- A Guatemala registrou mais de mil terremotos na última semana, com magnitude de até 5,7.
- Os tremores resultaram em sete mortes, nove feridos e mais de 12.200 desabrigados.
- A sequência sísmica começou em 8 de julho e afetou principalmente os municípios de Amatitlán e Alotenango.
- O município de Santa María de Jesús foi o mais impactado, com cerca de 50% das casas danificadas.
- As autoridades estão distribuindo alimentos, água e cobertores para as vítimas, enquanto mais de 2.000 casas foram danificadas.
A Guatemala enfrenta uma grave crise sísmica, com mais de mil terremotos registrados na última semana.
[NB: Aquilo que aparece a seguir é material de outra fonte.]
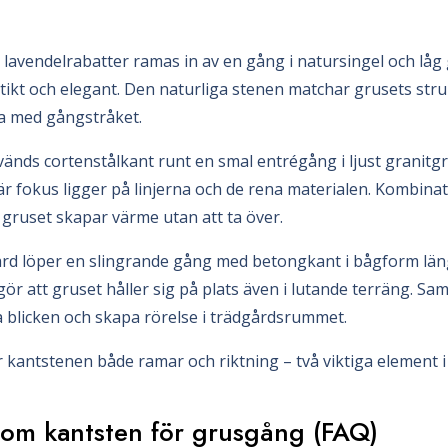
 lavendelrabatter ramas in av en gång i natursingel och låg
stikt och elegant. Den naturliga stenen matchar grusets str
 med gångstråket.
änds cortenstålkant runt en smal entrégång i ljust granitgr
där fokus ligger på linjerna och de rena materialen. Kombina
 gruset skapar värme utan att ta över.
gård löper en slingrande gång med betongkant i bågform län
ör att gruset håller sig på plats även i lutande terräng. Sam
da blicken och skapa rörelse i trädgårdsrummet.
kantstenen både ramar och riktning – två viktiga element 
 om kantsten för grusgång (FAQ)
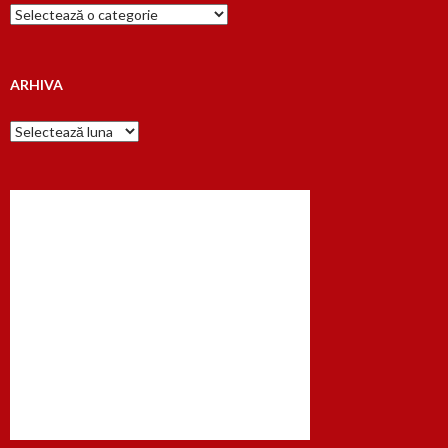
Cauta
dupa…
ARHIVA
Arhiva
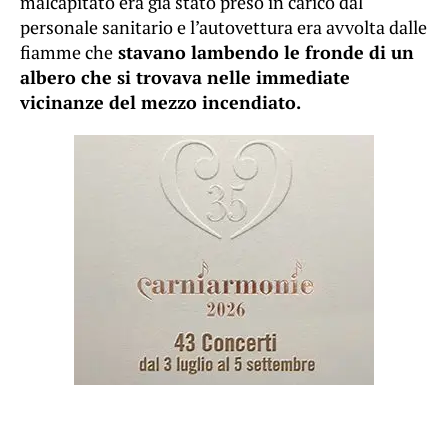
malcapitato era già stato preso in carico dal
personale sanitario e l’autovettura era avvolta dalle
fiamme che
stavano lambendo le fronde di un
albero che si trovava nelle immediate
vicinanze del mezzo incendiato.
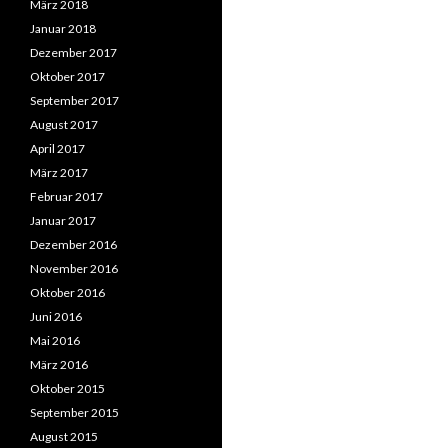
März 2018
Januar 2018
Dezember 2017
Oktober 2017
September 2017
August 2017
April 2017
März 2017
Februar 2017
Januar 2017
Dezember 2016
November 2016
Oktober 2016
Juni 2016
Mai 2016
März 2016
Oktober 2015
September 2015
August 2015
Os tremores, com magnitude de até 5,7, resultaram em sete mortes, nove feridos e mais de 12.200 desabrigados. A sequência sísmica teve início em 8 de julho e afetou principalmente os municípios de Amatitlán e Alotenango, próximos à capital.
A Coordenadora para a Redução de Desastres (Conred) informou que, até a manhã de 15 de julho, foram contabilizados mais de 1.000 eventos sísmicos. O município de Santa María de Jesús foi o mais impactado, com cerca de 50% das casas danificadas, segundo o prefeito Mario Pérez. A região, predominantemente habitada por indígenas maias, enfrenta uma situação crítica, com mais de 100 pessoas ainda abrigadas.
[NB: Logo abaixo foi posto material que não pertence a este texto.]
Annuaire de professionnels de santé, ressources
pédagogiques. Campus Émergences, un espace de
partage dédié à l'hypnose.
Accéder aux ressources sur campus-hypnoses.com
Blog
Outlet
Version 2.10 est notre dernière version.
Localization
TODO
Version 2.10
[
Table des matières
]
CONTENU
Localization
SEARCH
As autoridades estão mobilizadas para ajudar as vítimas. O governo, em conjunto com outras entidades, está distribuindo alimentos, produtos de limpeza, água, cobertores e colchões. Além disso, mais de 2.000 casas foram danificadas, aumentando a necessidade de assistência humanitária.
Este evento sísmico é um lembrete da vulnerabilidade da Guatemala a desastres naturais. Em 2019, um forte terremoto na região central gerou mais de 400 tremores secundários em um período de dois meses, evidenciando a necessidade de preparação e resposta eficaz a situações de emergência.